Outcome
A 61-year-old male two years post-stroke experienced significant improvement in upper limb motor function following 60 sessions of Hyperbaric Oxygen Therapy (HBOT) at 2.0 ATA. Fugl-Meyer assessment scores improved from 17 (severe impairment) to 31 (moderate impairment) post-HBOT and reached 41 at a 1-year follow-up. Handgrip strength also improved with maximum voluntary contraction increasing from 0 to 3 kg. Functional brain imaging showed increased bilateral activation in motor areas and better inter-hemispheric connectivity indicating enhanced brain plasticity.
Introduction
This case study details the remarkable journey of a 61-year-old male stroke survivor who underwent hyperbaric oxygen therapy (HBOT) two years post-stroke. Suffering from severe motor impairment in his right upper limb the patient received 60 daily HBOT sessions at 2.0 atmospheres absolute (ATA). The intervention led to significant motor improvements as evidenced by the Fugl-Meyer assessment score which rose from 17 (severe impairment) to 31 (moderate impairment) post-HBOT and further improved to 41 at one year follow-up. Functional MRI scans revealed increased activation in motor-related brain regions and enhanced inter-hemispheric connectivity indicating notable brain plasticity. These findings suggest that HBOT can induce significant motor recovery and neural reorganization in chronic stroke patients providing hope for long-term rehabilitation.
Results
The results from this study highlight the potential benefits of Hyperbaric Oxygen Therapy (HBOT) for stroke rehabilitation. The study focused on a 61-year-old male who had hemiparesis and physical weakness in his right upper limb for two years following a stroke. He underwent 60 daily sessions of HBOT at a pressure of 2.0 ATA.
After the treatment significant improvements in motor function were observed. The Fugl-Meyer Assessment (FMA) score for the patient’s upper extremity improved from 17 (indicative of severe impairment) at baseline to 31 (moderate impairment) post-HBOT. Remarkably this score further increased to 41 at the one-year follow-up. Additionally the patient’s handgrip maximum voluntary contraction (MVC) improved from being unable to perform at baseline to achieving 3 kg post-HBOT.
Functional MRI (fMRI) results indicated increased bilateral activation in the supplementary motor area (SMA) and the premotor cortex (PMA) during tasks involving the affected hand. The lateralization index decreased showing that the contralesional hemisphere was being recruited suggesting improved brain function and connectivity. Resting-state functional connectivity analysis revealed an increase in both inter-hemispheric and between-network connectivity.

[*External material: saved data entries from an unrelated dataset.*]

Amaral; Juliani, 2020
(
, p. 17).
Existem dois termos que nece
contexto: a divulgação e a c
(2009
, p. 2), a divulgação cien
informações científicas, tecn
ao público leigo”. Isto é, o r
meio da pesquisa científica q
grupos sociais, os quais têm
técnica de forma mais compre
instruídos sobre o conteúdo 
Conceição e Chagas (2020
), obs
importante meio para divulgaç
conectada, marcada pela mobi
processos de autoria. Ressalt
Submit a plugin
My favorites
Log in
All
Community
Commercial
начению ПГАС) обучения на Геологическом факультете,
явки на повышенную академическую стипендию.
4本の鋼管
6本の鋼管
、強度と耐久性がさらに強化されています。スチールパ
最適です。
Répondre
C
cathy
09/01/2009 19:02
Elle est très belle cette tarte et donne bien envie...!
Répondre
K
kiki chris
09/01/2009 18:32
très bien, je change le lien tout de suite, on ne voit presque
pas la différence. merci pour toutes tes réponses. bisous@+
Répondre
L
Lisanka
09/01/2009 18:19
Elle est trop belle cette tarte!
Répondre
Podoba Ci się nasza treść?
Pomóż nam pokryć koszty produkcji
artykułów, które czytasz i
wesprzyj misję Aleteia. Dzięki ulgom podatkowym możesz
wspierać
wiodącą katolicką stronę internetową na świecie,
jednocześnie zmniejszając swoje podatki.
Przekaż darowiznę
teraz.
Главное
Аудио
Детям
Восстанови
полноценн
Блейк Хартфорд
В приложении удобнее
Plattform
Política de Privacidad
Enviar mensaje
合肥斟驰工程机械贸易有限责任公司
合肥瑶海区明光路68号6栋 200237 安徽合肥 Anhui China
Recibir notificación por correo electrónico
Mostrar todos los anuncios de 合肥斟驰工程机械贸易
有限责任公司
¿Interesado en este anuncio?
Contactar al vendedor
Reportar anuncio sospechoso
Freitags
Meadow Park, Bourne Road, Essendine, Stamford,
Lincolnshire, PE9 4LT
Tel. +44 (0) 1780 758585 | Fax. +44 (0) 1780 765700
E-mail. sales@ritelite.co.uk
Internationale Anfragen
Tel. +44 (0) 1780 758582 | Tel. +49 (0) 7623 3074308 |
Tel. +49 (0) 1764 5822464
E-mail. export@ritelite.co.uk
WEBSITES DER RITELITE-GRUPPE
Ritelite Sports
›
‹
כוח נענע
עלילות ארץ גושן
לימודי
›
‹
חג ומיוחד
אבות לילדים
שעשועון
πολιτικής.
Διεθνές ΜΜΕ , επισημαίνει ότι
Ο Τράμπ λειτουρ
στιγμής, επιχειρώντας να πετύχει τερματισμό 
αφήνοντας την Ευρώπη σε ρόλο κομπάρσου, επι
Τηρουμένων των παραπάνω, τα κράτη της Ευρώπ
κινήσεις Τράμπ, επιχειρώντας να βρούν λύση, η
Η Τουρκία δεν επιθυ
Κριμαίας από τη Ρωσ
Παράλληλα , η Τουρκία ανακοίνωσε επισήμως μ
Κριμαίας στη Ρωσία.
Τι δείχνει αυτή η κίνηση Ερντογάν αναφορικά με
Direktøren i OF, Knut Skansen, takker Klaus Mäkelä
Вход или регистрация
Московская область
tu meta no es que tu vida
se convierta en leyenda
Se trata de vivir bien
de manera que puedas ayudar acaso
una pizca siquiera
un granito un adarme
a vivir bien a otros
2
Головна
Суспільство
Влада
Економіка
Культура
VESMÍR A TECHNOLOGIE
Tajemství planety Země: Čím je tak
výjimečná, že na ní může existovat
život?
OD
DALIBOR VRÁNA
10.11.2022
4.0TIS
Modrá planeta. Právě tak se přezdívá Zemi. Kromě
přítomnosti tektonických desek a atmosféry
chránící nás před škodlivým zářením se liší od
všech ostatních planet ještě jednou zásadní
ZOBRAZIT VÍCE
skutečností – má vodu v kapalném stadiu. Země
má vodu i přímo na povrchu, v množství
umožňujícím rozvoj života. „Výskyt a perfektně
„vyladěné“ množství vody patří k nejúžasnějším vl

These findings suggest that HBOT can induce brain plasticity and considerable functional improvements in chronic post-stroke patients.
Conclusion
In conclusion this case report highlights the potential benefits of hyperbaric oxygen therapy (HBOT) for improving upper limb motor function in chronic post-stroke patients. Over the course of 60 daily sessions at 2.0 ATA significant clinical improvements were observed such as an increase in the Fugl-Meyer assessment score from severe to moderate impairment and the ability to perform a handgrip task that was previously impossible. Functional MRI scans revealed that HBOT induced brain plasticity as shown by increased activation in the supplementary motor area and premotor cortex as well as enhanced inter-hemispheric connectivity. Despite these promising findings it’s important to note the study’s limitations including its single-patient nature and potential conflicts of interest due to some authors’ affiliations with a medical company. Nevertheless these results suggest that HBOT could be a promising therapeutic approach for motor rehabilitation in chronic stroke patients warranting further research on a larger scale.